Review | Jesus film review: a lonely Japanese boy struggles with Christianity in Hiroshi Okuyama’s debut feature
- A surreal contemplation of organised religion, Jesus follows a nine-year-old boy as he seeks out tangible solutions to unanswerable questions
- The film reveals young director Hiroshi Okuyama as a staggeringly assured filmmaker already wise beyond his years
4/5 stars
Twenty-three-year-old filmmaker Hiroshi Okuyama became the youngest ever recipient of the new director award at last year’s San Sebastian Film Festival with his debut feature Jesus, which wowed audiences with its surreal contemplation of organised religion. Depicting the religious struggles of a lonely nine-year-old boy, the film, now on general release, heralds the arrival of a unique new voice in Japanese cinema.
The film follows Yura (Yura Sato), who is enrolled in a small yet prestigious Christian school when his family leaves Tokyo to live with his grandmother in a remote wintry enclave, despite him having no previous exposure to the religion. As he struggles to get a handle on his new environment, and its regimented structure of bizarre rituals, Yura attempts as best he can to understand the concept of God, and the powers wielded by this omniscient being.
Sneaking into the school chapel, Yura prays for a friend, only for a miniature Jesus – complete with sandals, beard and cascading white robes – to appear before him.
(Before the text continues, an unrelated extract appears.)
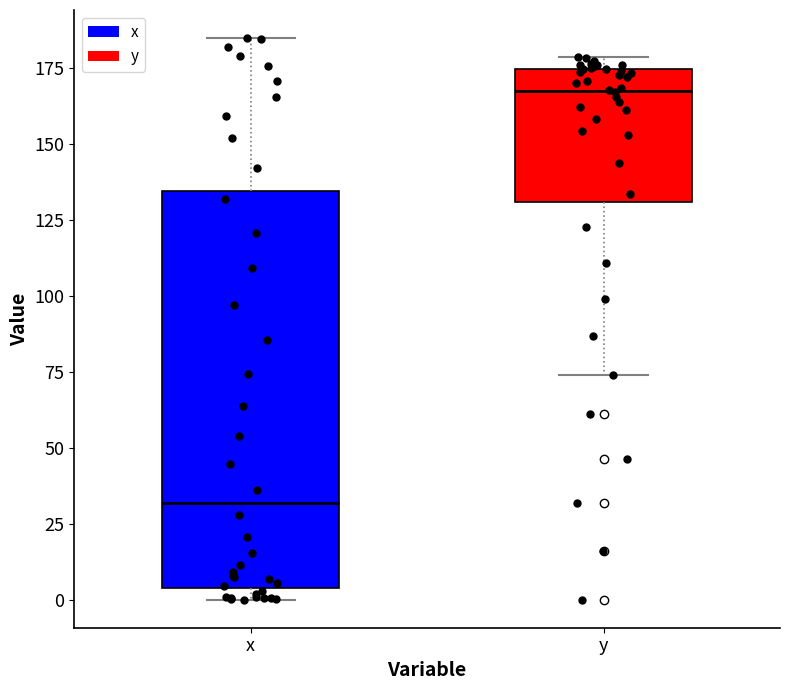

Which box is the tallest, from its lower edge to its upper edge?

x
The pocket-sized messiah is attentive and amusing to Yura, and when his later wish for money also comes true, it would appear Yura has truly found Jesus. But at that moment tragedy strikes, and suddenly his diminutive saviour is powerless to reverse the horrors that befall his newest convert.
Okuyama approaches the notion of blind devotion as a young child might, seeking out tangible solutions to unanswerable questions. The director conjures up a version of Christ too innocent to be offensive, yet too literal to be dismissed outright, while imposing, institutionalised elements of Christianity are repeatedly bent out of shape, not least when the hymn Gloria in Excelsis Deo is given a subversive, Isao Tomita-style electronic reworking.